A surprising amount of name-dropping is going on (see Waters) as well, from the wonderful:

"Don't be one of those writers who sentence themselves to a lifetime of sucking up to Nabokov." (Geoff Dyer)

to the disarming: "Find an author you admire (mine was Conrad) and copy their plots and characters in order to tell your own story, just as people learn to draw and paint by copying the masters." (the very unfortunately named Michael Moorcock)

to the obnoxious yet baffling: "If you fear that taking care of your children and household will damage your writing, think of JG Ballard." (Helen Dunmore) who follows up with
"Don't worry about posterity – as Larkin (no sentimentalist) observed "What will survive of us is love"," which, aside from being extremely sentimental, is also plainly false. Luckily for us, we carry our love with us to the grave and leave behind, instead, words on paper and material goods.

Among the many simply unhelpful or too personal or simply silly pieces of advice, or non-advice such as:

"The first 12 years are the worst." (Anne Enright)

"Don't write letters to the editor. (No one cares.)" (Richard Ford)

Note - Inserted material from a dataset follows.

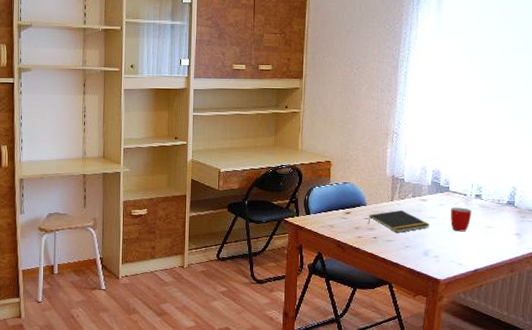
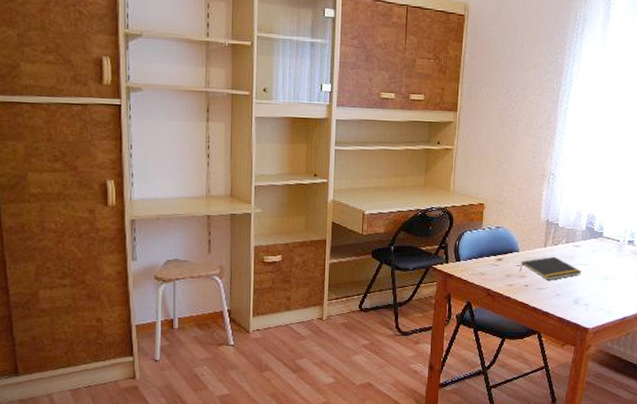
mug: present [451,207,472,232] -> none [602,253,624,279]

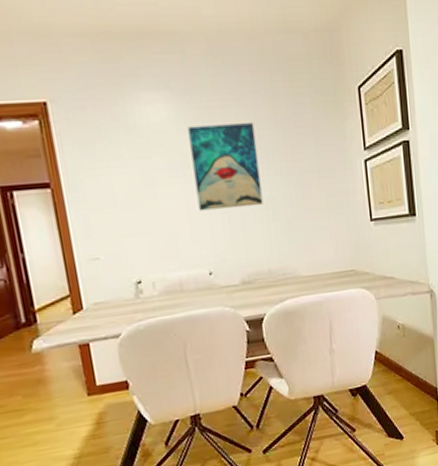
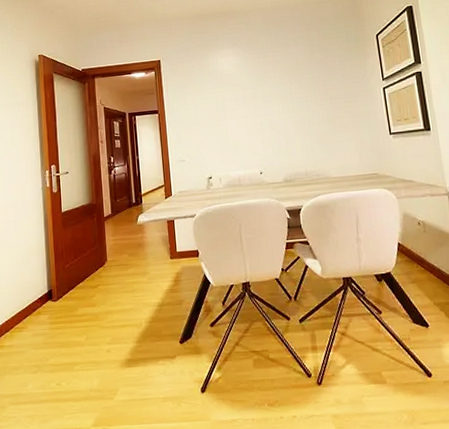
wall art: present [188,123,263,212] -> none [248,65,302,128]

"Interesting verbs are seldom very interesting." (Jonathan Franzen)

this, though charming, is my vote for LEAST helpful piece of advice as it requires use of a time machine and may result in a universe-destroying paradox: "When still a child, make sure you read a lot of books. Spend more time doing this than anything else." (Zadie Smith) I would further like to point out that her advice, if able to be taken, means that your adult self (reading these sage words) should spend more time making sure your child-self is reading than doing anything else, including writing.

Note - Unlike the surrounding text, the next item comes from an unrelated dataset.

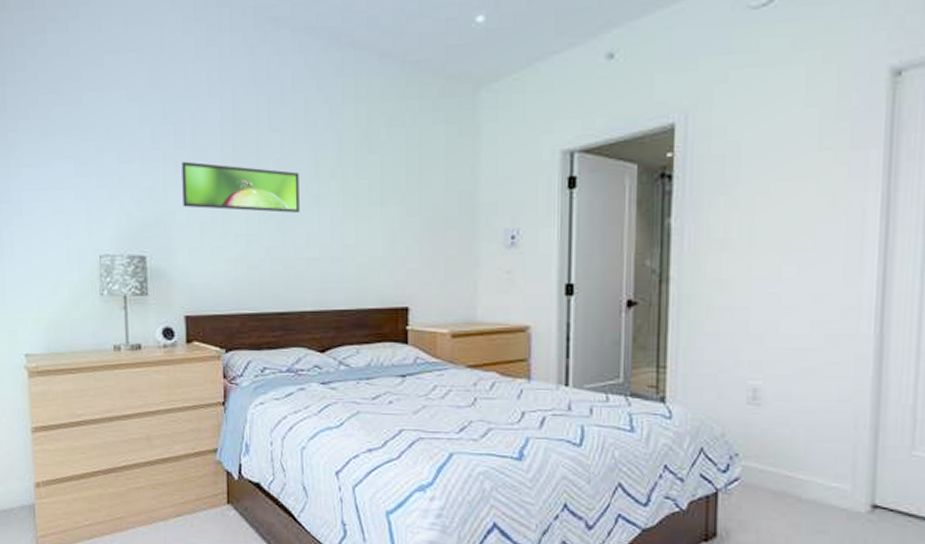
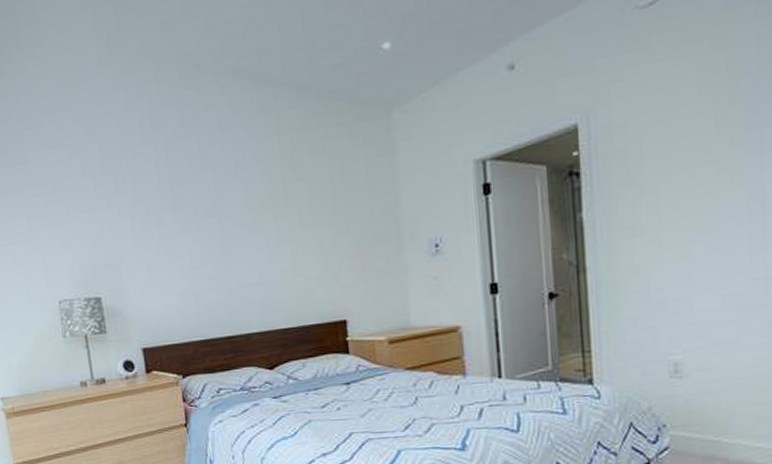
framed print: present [182,161,300,213] -> none [125,205,237,249]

The invited writing rules from anonymous commenters were slightly less stupid than most online comments for a second before devolving into off-topic inanity. Things I liked...

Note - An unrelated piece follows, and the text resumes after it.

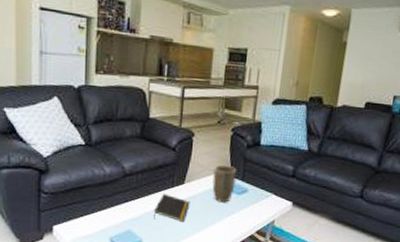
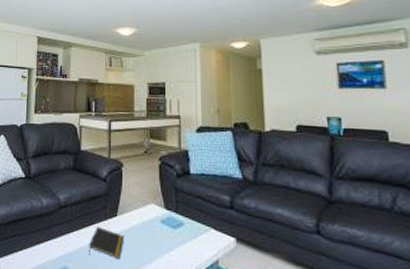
plant pot: present [212,165,237,203] -> none [145,195,170,238]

"6. A celebratory cigarette after every really good passage is probably not a good idea."

Or this, which rightly calls attention to the fact that few people want writing advice that is not also publishing advice.

1. Learn to kiss gatekeeper arse; kiss it early and often
2. Pick the creative writing program best positioned in the school best positioned in the part of the country best positioned in the country best positioned in the hemisphere best positioned to maximize access to gatekeepers' arses
3. Identify your Target-Audience by matching your hypothetical jacket photo with the jacket photos of successful authors already catering to said Target Audience
4. Identify the needs of your Target-Audience by watching lots of the same Television programs your Target Audience watches (your "style" will flow naturally from total immersion in this resource)
5. Cater to the Target Audience's needs by A) giving the reader the impression that he/she is The Best and that B) everything, somehow, eventually, is Gonna Be Alright (if not for the characters in your Product, then certainly for The Reader)

Thanks for this-- a lively distraction from writing! I think I'm due for a celebratory cigarette!